++++ TEXT SHOWN ++++
Plasma-enhanced atomic layer deposition of Al2O3 on graphene via an in situ-deposited interlayer

Sarah Riazimehr; Ardeshir Esteki; Martin Otto; Michael J Powell; Gordon Rinke; Bianca Robertz; Zhenxing Wang; Max C. Lemme; Katie Hore; Harm Knoops

doi:10.1016/j.mssp.2025.109829

Plasma-enhanced atomic layer deposition of Al2O3 on graphene via an in situ-deposited interlayer

Sarah Riazimehr^*, Ardeshir Esteki, Martin Otto, Michael J Powell, Gordon Rinke, Bianca Robertz, Zhenxing Wang, Max C. Lemme, Katie Hore, Harm Knoops^*

^*Corresponding author for this work

School of Physics

Research output: Contribution to journal › Article (Academic Journal) › peer-review

2 Citations (Scopus)

Abstract

A novel method has been developed for the deposition of high-κ dielectrics on graphene, which uses a nonstoichiometric aluminum oxide (AlOX) protective layer. This approach employs mild plasma conditions to directly grow a thin AlOX layer on graphene, followed by the deposition of aluminum oxide (Al2O3) via plasma-enhanced atomic layer deposition (PEALD) without breaking the vacuum. A sub-3 nm AlOX layer provides effective protection for graphene and facilitates the formation of functional groups, thereby enabling the deposition of high-quality dielectrics without damaging the graphene. Top-gated graphene field-effect transistor (GFET) devices fabricated via this method demonstrated an electric field strength above 11 MV/cm and an equivalent oxide thickness (EOT) of less than 5 nm on a wafer scale. This deposition technique addresses a significant challenge in transitioning next-generation graphene-based electronics from the laboratory to industrial production.
++++ RAW RECORDS ++++
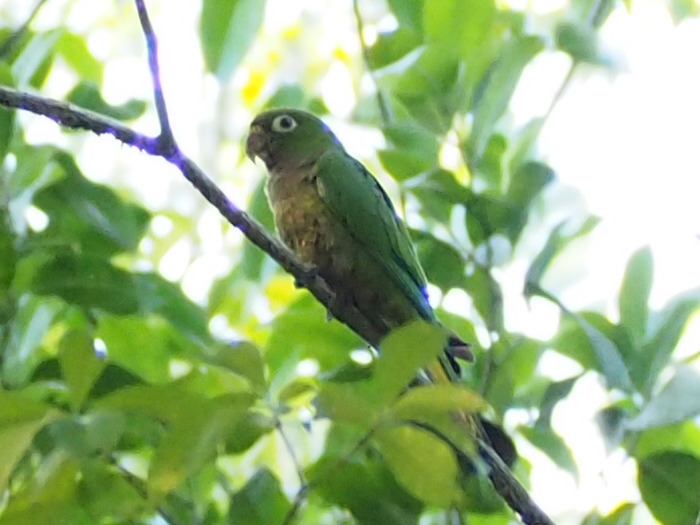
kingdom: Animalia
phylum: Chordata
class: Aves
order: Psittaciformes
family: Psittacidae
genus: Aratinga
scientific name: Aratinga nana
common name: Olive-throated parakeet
++++
++++ RAW RECORDS ++++
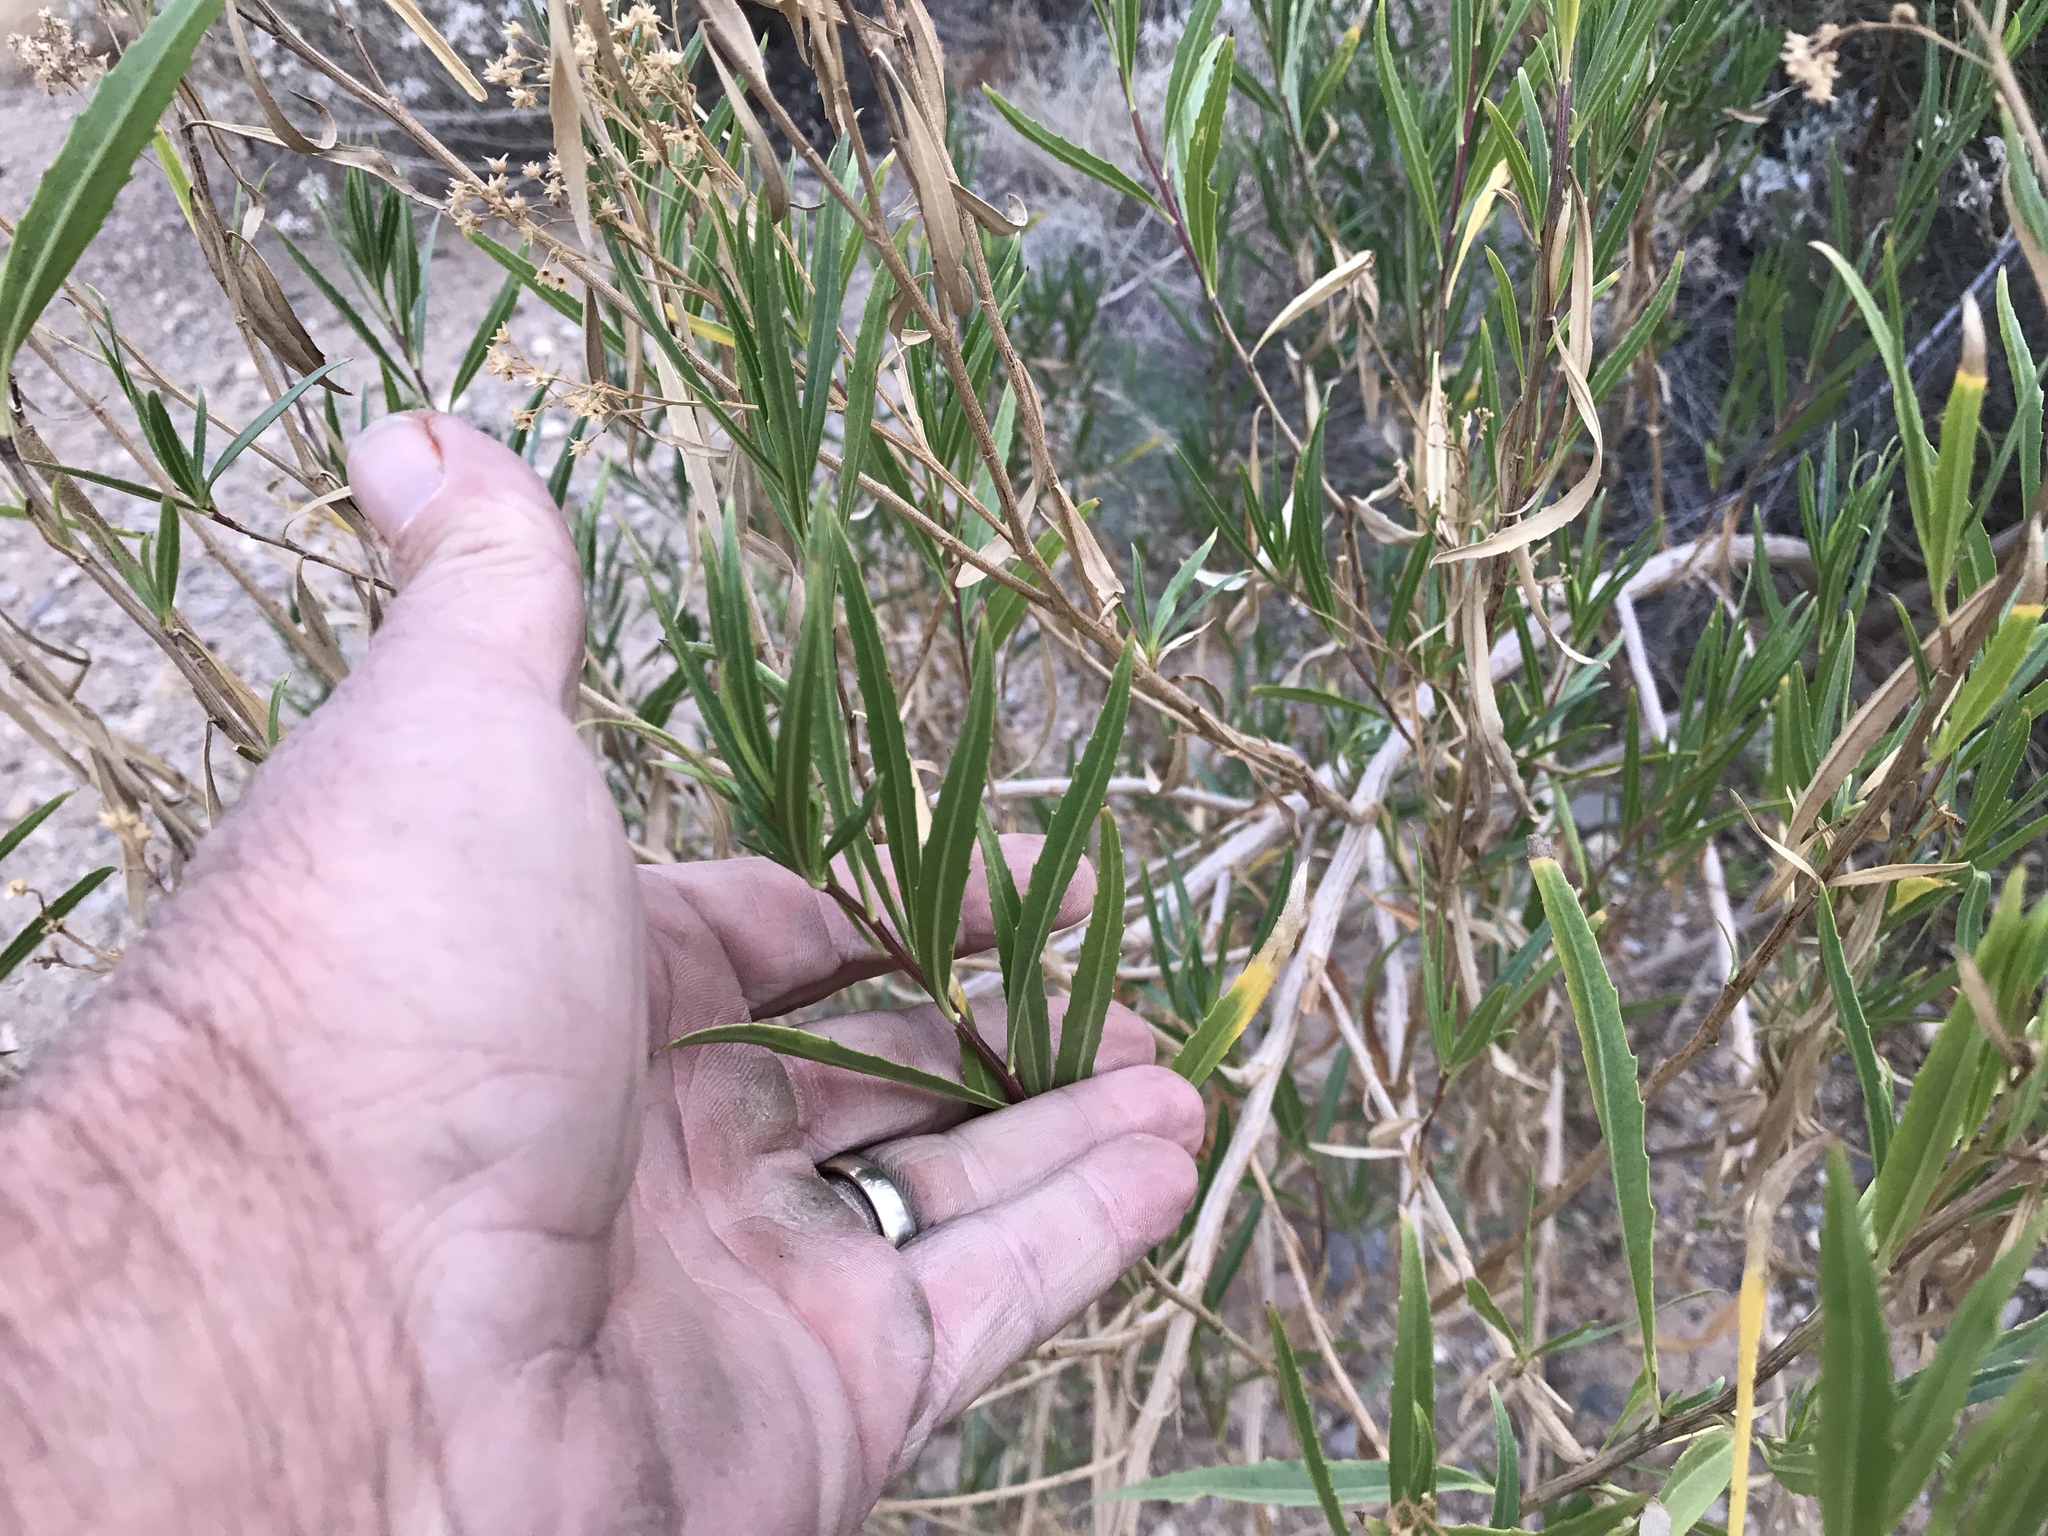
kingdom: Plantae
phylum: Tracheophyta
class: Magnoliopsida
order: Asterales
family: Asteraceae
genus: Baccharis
++++
++++ RAW RECORDS ++++
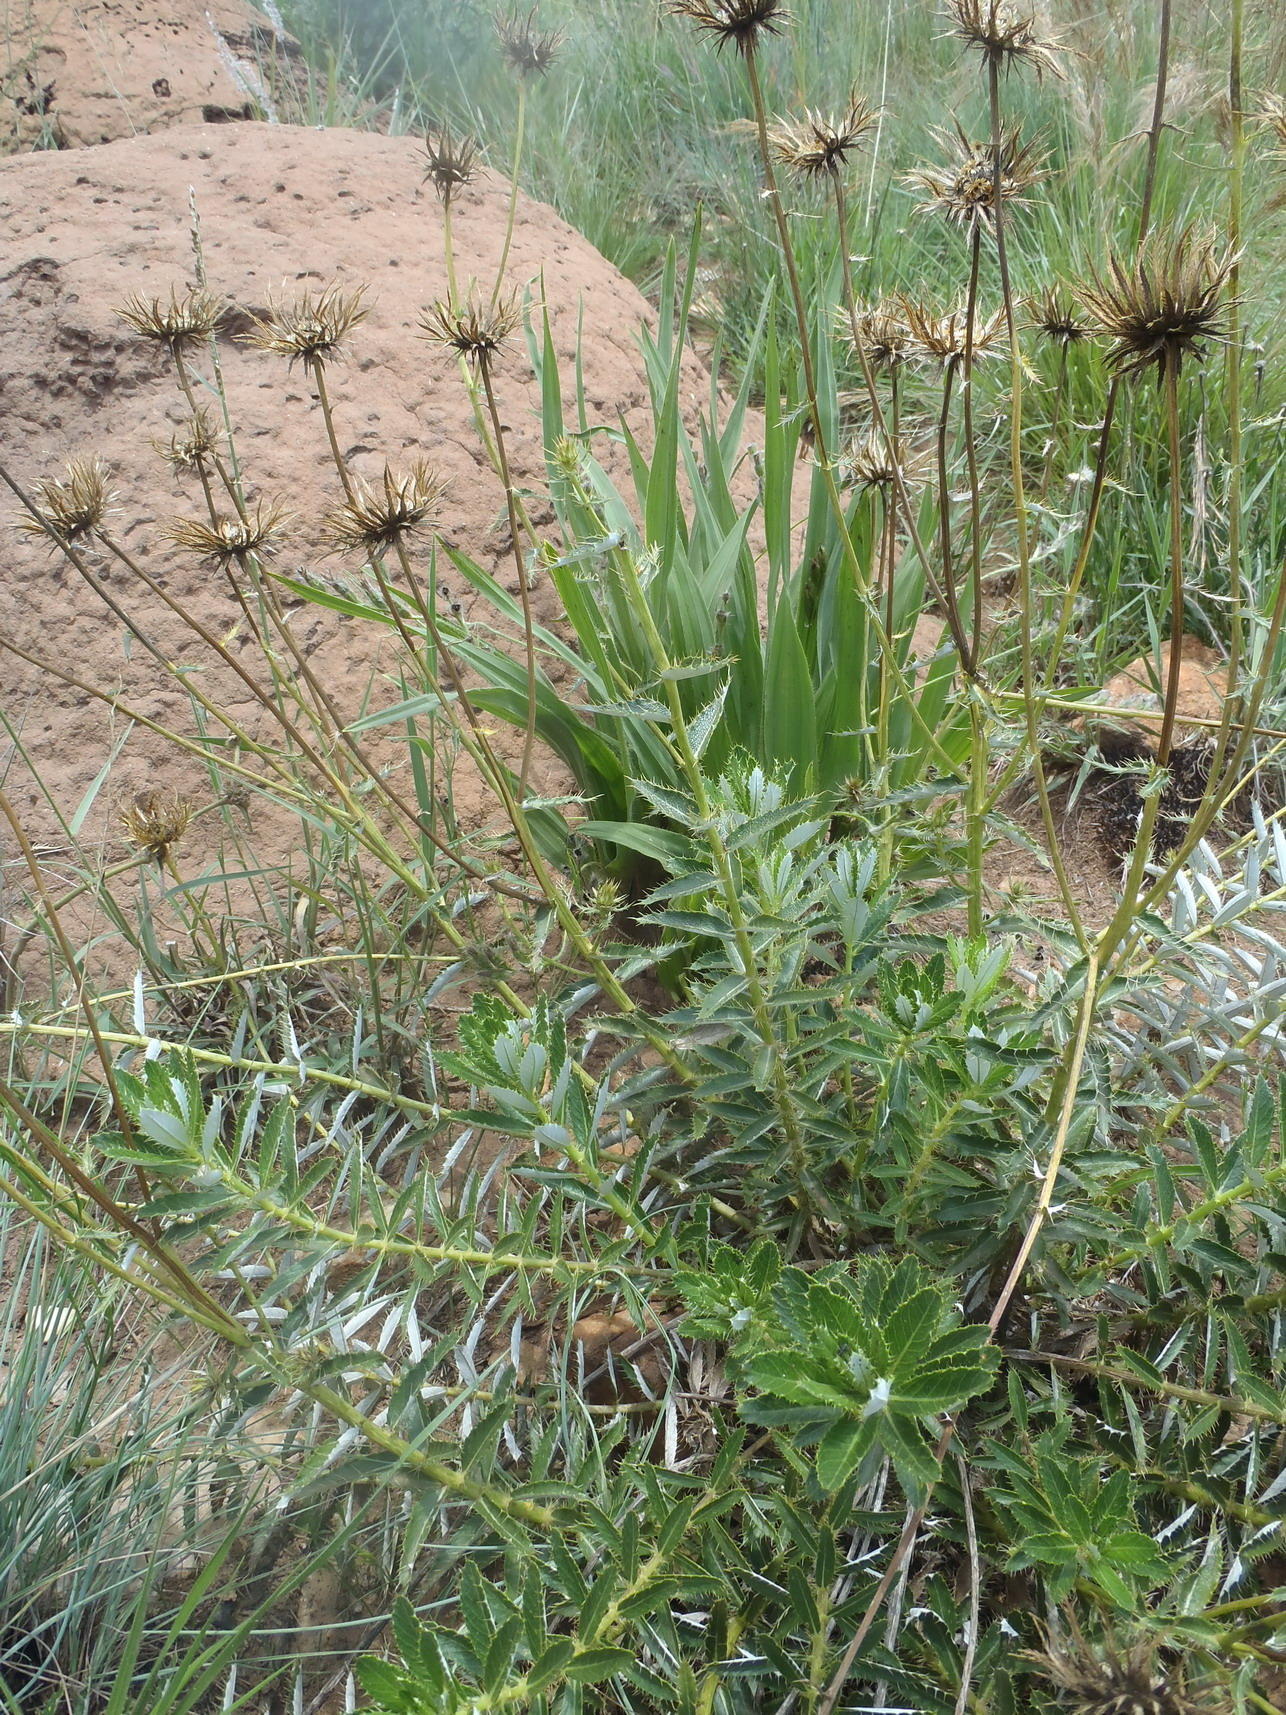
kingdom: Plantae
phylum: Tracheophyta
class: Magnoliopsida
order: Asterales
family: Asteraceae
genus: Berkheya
++++
REQUIREMENTS:
(1) In the graphene deposition text, what electric field strength did the top-gated GFET devices reach?
(2) Translate this sentence from the graphene deposition text into Spanish: "This deposition technique addresses a significant challenge in transitioning next-generation graphene-based electronics from the laboratory to industrial production."
(3) Write out the graphene deposition text starting at "doi:10.1016/j.mssp.2025.109829" and ending at "2 Citations (Scopus)", with "School of Physics" swapped for "School of Chemistry".

ANSWERS TO EACH TASK:
(1) Above 11 MV/cm.

(2) Esta técnica de deposición aborda un desafío importante en la transición de la electrónica de próxima generación basada en grafeno del laboratorio a la producción industrial.

(3)
doi:10.1016/j.mssp.2025.109829

Plasma-enhanced atomic layer deposition of Al2O3 on graphene via an in situ-deposited interlayer

Sarah Riazimehr^*, Ardeshir Esteki, Martin Otto, Michael J Powell, Gordon Rinke, Bianca Robertz, Zhenxing Wang, Max C. Lemme, Katie Hore, Harm Knoops^*

^*Corresponding author for this work

School of Chemistry

Research output: Contribution to journal › Article (Academic Journal) › peer-review

2 Citations (Scopus)